**GOAL OF THE EXERCISE:** Which lines in the records below hold the word "tiny"? Copy each of them.

**Excerpts from a dataset:**
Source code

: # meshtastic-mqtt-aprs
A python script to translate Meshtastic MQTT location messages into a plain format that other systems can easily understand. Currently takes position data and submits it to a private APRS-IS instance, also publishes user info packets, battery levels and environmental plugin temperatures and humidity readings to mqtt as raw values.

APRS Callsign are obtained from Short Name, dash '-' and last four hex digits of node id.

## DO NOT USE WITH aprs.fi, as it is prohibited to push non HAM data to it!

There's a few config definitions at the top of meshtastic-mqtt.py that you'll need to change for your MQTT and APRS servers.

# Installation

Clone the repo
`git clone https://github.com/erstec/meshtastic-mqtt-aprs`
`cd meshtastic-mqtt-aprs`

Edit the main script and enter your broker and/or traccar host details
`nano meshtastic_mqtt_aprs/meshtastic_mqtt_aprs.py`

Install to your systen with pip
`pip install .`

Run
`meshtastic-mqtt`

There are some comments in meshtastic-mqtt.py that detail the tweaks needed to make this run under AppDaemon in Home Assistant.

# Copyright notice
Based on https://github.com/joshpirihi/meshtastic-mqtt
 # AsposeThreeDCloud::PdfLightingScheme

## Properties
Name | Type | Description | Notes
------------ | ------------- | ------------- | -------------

--

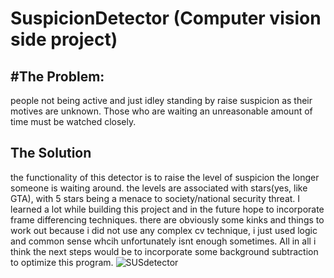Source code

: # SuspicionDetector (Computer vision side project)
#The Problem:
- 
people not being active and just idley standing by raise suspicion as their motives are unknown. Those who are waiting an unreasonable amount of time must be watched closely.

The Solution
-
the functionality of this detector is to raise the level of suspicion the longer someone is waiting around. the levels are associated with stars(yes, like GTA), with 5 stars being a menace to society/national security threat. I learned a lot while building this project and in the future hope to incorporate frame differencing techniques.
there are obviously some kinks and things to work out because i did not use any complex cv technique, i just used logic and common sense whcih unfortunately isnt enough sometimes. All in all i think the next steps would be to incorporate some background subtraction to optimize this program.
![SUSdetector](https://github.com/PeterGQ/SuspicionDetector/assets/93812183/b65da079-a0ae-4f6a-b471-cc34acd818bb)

--

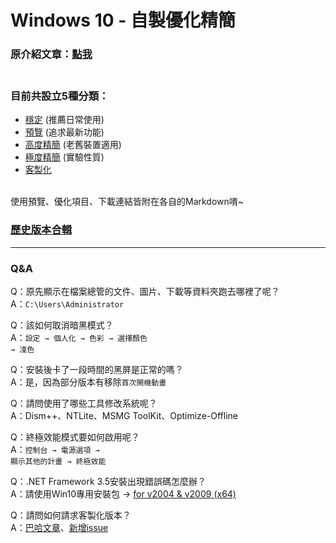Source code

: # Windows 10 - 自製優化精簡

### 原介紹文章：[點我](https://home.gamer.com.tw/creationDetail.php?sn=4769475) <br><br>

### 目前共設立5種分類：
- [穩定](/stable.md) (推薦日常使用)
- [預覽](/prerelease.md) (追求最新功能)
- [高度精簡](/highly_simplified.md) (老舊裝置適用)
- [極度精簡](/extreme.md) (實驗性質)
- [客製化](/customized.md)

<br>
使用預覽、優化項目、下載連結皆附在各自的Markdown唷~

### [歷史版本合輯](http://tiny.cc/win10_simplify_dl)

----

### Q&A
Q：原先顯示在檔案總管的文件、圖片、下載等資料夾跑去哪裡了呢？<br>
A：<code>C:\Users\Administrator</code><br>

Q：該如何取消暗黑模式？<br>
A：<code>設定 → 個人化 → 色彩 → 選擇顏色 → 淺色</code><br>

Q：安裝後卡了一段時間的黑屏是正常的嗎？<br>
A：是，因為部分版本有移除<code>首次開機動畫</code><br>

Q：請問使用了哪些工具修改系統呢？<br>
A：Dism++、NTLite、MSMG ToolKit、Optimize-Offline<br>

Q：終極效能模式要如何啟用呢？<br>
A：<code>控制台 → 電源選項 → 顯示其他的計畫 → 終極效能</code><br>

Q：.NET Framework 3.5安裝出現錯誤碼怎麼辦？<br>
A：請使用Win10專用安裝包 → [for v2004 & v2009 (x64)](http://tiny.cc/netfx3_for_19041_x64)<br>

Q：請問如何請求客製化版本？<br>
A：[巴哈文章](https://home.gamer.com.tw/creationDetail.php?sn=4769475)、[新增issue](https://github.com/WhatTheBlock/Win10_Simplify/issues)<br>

**EXERCISE RESPONSE:**
### [歷史版本合輯](http://tiny.cc/win10_simplify_dl)
A：請使用Win10專用安裝包 → [for v2004 & v2009 (x64)](http://tiny.cc/netfx3_for_19041_x64)<br>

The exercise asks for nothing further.